**Directions for this task**
Report each line from the records where the string "camisetas" turns up.

Saved entries:
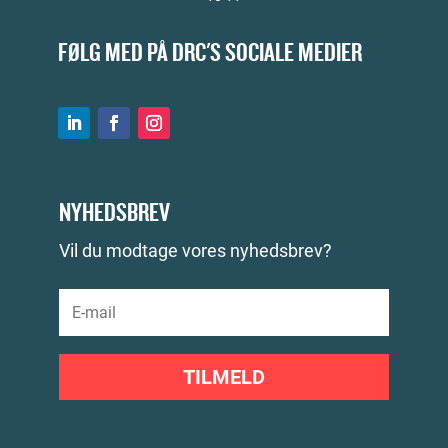
FØLG MED PÅ DRC'S SOCIALE MEDIER
NYHEDSBREV
Vil du modtage vores nyhedsbrev?
TILMELD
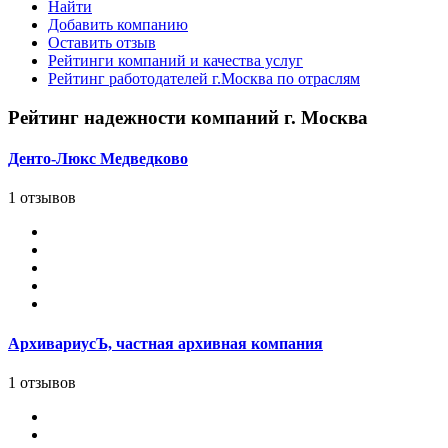
Найти
Добавить компанию
Оставить отзыв
Рейтинги компаний и качества услуг
Рейтинг работодателей г.Москва по отраслям
Рейтинг надежности компаний г. Москва
Денто-Люкс Медведково
1 отзывов
АрхивариусЪ, частная архивная компания
1 отзывов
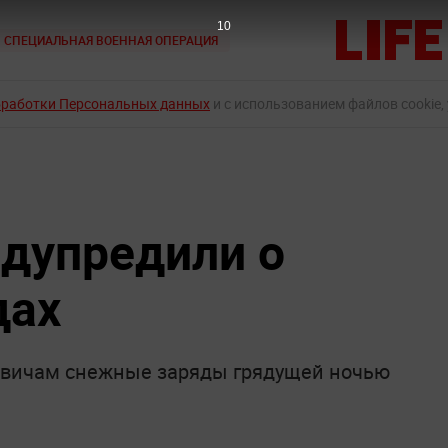
9
СПЕЦИАЛЬНАЯ ВОЕННАЯ ОПЕРАЦИЯ
бработки Персональных данных
и с использованием файлов cookie,
дупредили о
дах
вичам снежные заряды грядущей ночью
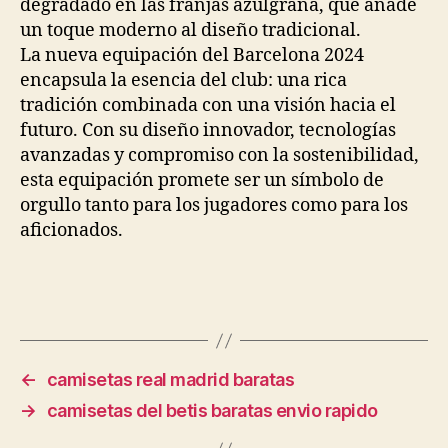
degradado en las franjas azulgrana, que añade
un toque moderno al diseño tradicional.
La nueva equipación del Barcelona 2024
encapsula la esencia del club: una rica
tradición combinada con una visión hacia el
futuro. Con su diseño innovador, tecnologías
avanzadas y compromiso con la sostenibilidad,
esta equipación promete ser un símbolo de
orgullo tanto para los jugadores como para los
aficionados.
←
camisetas real madrid baratas
→
camisetas del betis baratas envio rapido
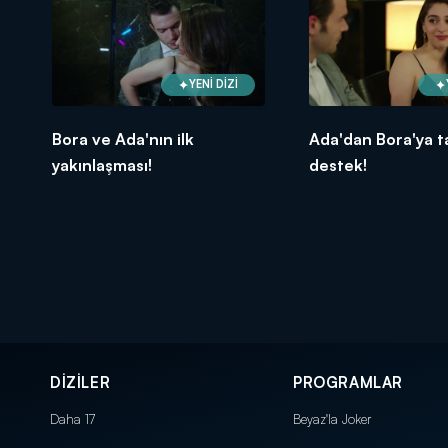
YENİ DİZİ
Bora ve Ada'nın ilk
Ada'dan Bora'ya 
yakınlaşması!
destek!
DİZİLER
PROGRAMLAR
Daha 17
Beyaz'la Joker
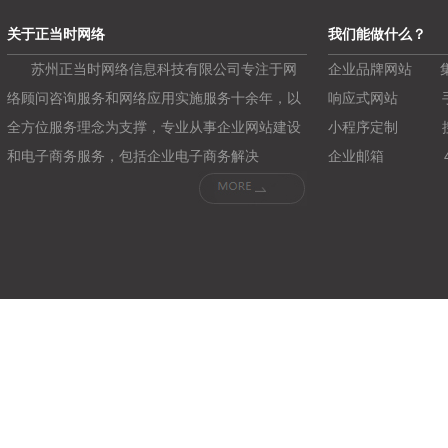
关于正当时网络
我们能做什么？
苏州正当时网络信息科技有限公司专注于网
企业品牌网站
络顾问咨询服务和网络应用实施服务十余年，以
响应式网站
全方位服务理念为支撑，专业从事企业网站建设
小程序定制
和电子商务服务，包括企业电子商务解决
企业邮箱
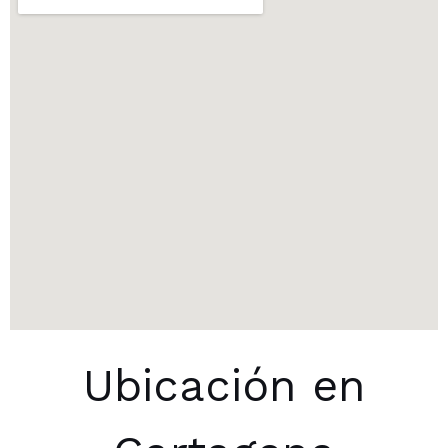
Ubicación en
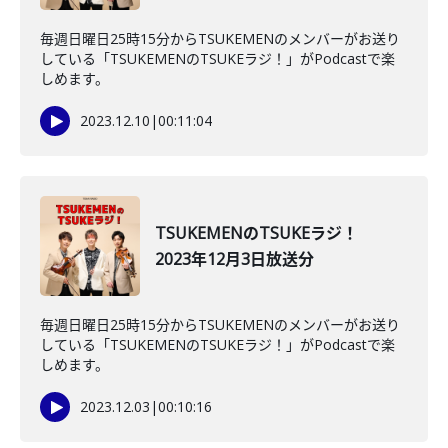
毎週日曜日25時15分からTSUKEMENのメンバーがお送り
している「TSUKEMENのTSUKEラジ！」がPodcastで楽
しめます。
2023.12.10
|
00:11:04
TSUKEMENのTSUKEラジ！
2023年12月3日放送分
毎週日曜日25時15分からTSUKEMENのメンバーがお送り
している「TSUKEMENのTSUKEラジ！」がPodcastで楽
しめます。
2023.12.03
|
00:10:16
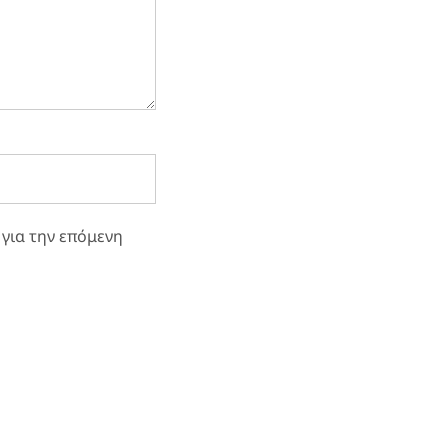
 για την επόμενη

**Answer section**
camisetas real madrid baratas
camisetas del betis baratas envio rapido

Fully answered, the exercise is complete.